# ACTIVITY:
Reproduce the listing verbatim through the line with "right shoulder: (328, 404)".

# ENTRIES SUPPLIED:

--------

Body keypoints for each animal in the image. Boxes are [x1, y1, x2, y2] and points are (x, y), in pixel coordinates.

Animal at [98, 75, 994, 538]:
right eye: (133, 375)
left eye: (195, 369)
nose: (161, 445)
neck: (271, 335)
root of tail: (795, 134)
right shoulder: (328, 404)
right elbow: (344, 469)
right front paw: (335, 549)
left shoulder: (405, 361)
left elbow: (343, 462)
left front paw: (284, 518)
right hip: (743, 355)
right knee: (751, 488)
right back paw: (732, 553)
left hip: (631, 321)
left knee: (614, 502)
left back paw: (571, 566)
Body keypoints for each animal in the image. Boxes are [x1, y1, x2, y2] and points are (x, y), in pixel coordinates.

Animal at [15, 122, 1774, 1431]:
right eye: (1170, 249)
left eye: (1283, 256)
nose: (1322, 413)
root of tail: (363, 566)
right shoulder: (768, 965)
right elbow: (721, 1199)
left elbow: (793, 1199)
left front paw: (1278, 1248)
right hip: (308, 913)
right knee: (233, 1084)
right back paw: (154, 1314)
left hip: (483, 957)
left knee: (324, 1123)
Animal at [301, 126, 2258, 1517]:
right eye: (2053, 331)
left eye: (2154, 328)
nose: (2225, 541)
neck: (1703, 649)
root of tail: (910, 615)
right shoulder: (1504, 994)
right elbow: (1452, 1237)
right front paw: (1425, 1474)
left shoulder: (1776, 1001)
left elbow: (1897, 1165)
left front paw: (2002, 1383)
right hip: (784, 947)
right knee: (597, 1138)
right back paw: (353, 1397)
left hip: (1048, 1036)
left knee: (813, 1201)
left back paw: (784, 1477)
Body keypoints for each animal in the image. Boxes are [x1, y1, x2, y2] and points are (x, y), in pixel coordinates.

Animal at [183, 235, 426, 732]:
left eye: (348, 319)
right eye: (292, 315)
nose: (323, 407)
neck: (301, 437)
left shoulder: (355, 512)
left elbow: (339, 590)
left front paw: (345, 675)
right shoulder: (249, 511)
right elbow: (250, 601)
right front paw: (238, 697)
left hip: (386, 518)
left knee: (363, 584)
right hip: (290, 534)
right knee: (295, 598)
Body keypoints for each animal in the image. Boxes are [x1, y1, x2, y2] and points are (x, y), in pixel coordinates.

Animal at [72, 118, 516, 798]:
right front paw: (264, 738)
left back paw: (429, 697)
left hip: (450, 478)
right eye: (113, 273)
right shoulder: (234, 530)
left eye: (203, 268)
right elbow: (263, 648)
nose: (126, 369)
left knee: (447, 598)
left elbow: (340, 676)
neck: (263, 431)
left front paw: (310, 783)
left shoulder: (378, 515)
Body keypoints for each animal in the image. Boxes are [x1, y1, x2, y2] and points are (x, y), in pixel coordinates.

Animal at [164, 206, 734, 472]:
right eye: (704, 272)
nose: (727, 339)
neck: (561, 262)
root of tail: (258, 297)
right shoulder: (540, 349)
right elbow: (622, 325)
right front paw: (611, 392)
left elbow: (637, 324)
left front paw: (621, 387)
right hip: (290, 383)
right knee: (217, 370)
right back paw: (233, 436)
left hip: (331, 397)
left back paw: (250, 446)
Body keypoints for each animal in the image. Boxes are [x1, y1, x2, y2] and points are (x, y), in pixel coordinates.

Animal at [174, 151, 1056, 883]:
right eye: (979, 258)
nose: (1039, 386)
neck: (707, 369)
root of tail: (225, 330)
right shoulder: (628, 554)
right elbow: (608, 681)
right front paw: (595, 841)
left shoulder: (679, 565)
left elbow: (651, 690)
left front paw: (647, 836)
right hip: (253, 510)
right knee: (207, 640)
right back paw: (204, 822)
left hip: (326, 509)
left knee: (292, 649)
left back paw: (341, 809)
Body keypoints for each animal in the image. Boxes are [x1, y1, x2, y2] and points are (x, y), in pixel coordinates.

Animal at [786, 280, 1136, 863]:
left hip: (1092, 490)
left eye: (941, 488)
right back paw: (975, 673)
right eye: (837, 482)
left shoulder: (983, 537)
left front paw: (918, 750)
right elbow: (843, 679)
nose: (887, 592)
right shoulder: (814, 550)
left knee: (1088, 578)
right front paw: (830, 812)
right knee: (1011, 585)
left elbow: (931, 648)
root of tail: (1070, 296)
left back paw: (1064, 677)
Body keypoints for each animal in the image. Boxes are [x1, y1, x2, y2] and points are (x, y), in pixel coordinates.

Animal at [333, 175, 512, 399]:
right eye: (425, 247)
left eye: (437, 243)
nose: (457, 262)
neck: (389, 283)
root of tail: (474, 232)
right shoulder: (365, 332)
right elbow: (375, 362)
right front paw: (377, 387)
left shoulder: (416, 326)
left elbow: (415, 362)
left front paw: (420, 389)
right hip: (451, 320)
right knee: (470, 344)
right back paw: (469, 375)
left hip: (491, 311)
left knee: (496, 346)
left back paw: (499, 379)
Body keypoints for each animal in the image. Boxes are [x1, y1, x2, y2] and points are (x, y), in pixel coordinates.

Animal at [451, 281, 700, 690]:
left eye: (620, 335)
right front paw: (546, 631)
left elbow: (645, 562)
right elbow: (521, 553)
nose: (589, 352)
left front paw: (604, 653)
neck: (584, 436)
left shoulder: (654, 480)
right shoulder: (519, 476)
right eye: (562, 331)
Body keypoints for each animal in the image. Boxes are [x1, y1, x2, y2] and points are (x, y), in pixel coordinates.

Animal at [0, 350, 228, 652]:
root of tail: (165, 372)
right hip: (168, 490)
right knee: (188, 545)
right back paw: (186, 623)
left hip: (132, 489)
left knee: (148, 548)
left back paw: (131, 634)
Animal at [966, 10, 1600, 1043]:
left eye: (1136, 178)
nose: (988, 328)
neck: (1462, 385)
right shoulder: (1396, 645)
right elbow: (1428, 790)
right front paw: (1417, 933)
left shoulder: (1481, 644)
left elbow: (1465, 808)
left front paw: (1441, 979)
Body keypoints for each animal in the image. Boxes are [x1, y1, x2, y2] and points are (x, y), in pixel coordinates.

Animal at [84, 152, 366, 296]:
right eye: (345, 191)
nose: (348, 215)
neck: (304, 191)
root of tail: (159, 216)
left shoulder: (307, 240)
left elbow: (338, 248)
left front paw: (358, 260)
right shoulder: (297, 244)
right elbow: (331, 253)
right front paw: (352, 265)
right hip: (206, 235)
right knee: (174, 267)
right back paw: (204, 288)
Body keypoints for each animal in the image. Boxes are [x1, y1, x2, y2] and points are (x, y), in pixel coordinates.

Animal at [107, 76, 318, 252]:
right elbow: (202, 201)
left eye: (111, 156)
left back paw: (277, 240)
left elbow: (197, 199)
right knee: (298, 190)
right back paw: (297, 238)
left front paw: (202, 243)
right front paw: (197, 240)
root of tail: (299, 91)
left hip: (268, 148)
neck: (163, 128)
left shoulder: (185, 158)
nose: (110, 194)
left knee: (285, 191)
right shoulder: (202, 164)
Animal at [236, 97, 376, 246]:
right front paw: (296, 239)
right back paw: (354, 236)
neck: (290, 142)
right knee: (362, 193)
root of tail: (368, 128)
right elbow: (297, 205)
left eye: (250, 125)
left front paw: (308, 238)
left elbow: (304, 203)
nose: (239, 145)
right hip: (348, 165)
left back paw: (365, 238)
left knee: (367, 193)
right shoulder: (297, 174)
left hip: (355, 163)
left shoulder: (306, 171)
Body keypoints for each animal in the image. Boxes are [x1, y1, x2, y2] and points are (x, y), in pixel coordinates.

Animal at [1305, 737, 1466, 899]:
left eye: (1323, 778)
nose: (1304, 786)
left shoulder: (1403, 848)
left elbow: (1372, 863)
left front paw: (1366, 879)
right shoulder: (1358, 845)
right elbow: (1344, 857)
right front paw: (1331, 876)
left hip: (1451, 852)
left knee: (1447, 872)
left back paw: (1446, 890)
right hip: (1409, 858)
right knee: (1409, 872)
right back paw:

--------

# EXPECTED OUTPUT:
Body keypoints for each animal in the image. Boxes are [x1, y1, x2, y2] and points are (x, y), in pixel coordinates.

Animal at [98, 75, 994, 538]:
right eye: (133, 375)
left eye: (195, 369)
nose: (161, 445)
neck: (271, 335)
root of tail: (795, 134)
right shoulder: (328, 404)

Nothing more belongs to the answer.